** DESCRIPTION OF THE TASK **
For this exercise, the lines from the one with "length_nm, A64: 30 -> 16" through the final line of the data below are to be transcribed exactly, and pictures are to be skipped.

** THE DATA **
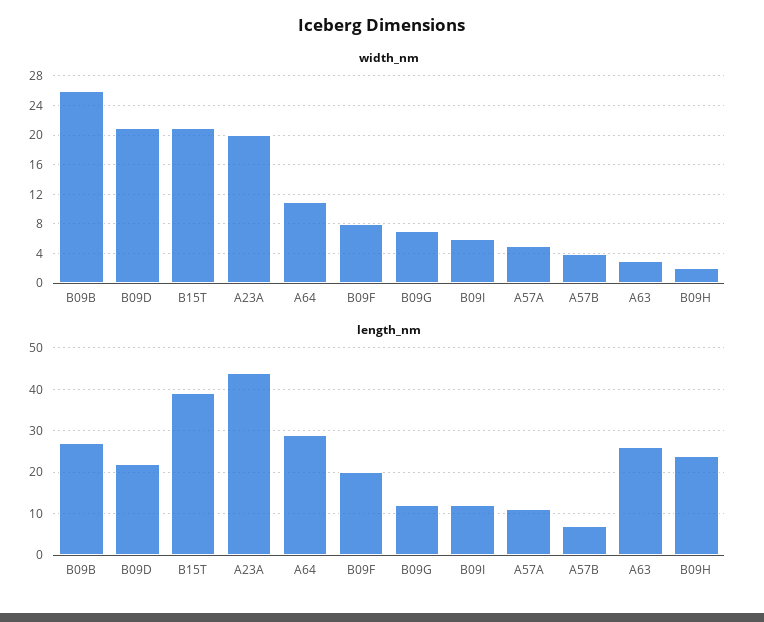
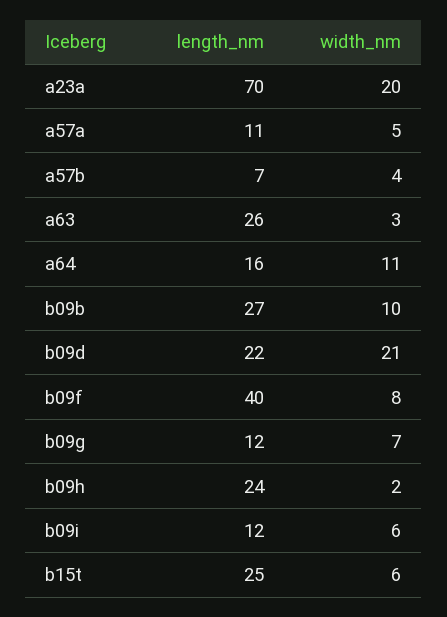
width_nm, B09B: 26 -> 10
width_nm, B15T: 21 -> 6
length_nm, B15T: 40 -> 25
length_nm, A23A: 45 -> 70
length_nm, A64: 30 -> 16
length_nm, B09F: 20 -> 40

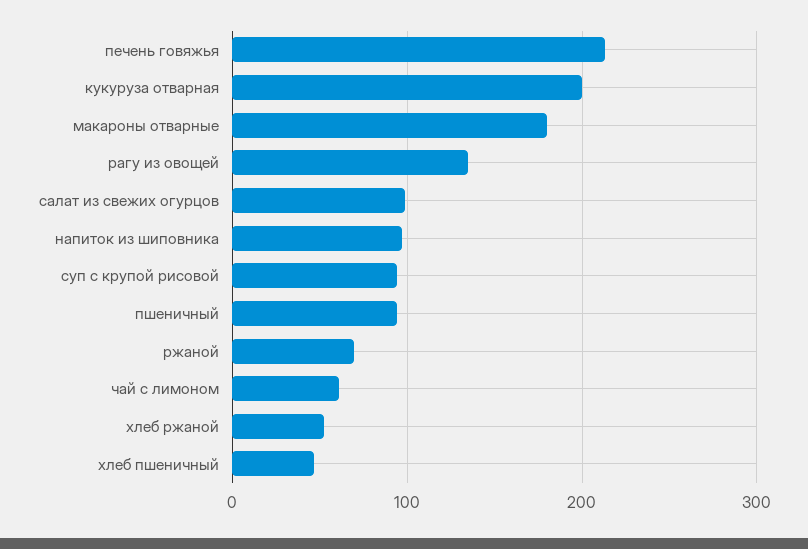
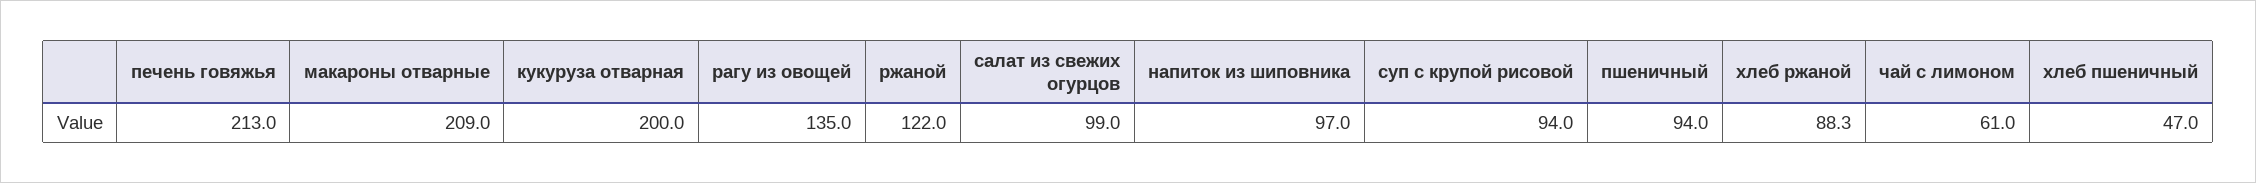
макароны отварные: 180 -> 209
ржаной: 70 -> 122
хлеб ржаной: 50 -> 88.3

** OUTPUT BELOW **
length_nm, A64: 30 -> 16
length_nm, B09F: 20 -> 40

макароны отварные: 180 -> 209
ржаной: 70 -> 122
хлеб ржаной: 50 -> 88.3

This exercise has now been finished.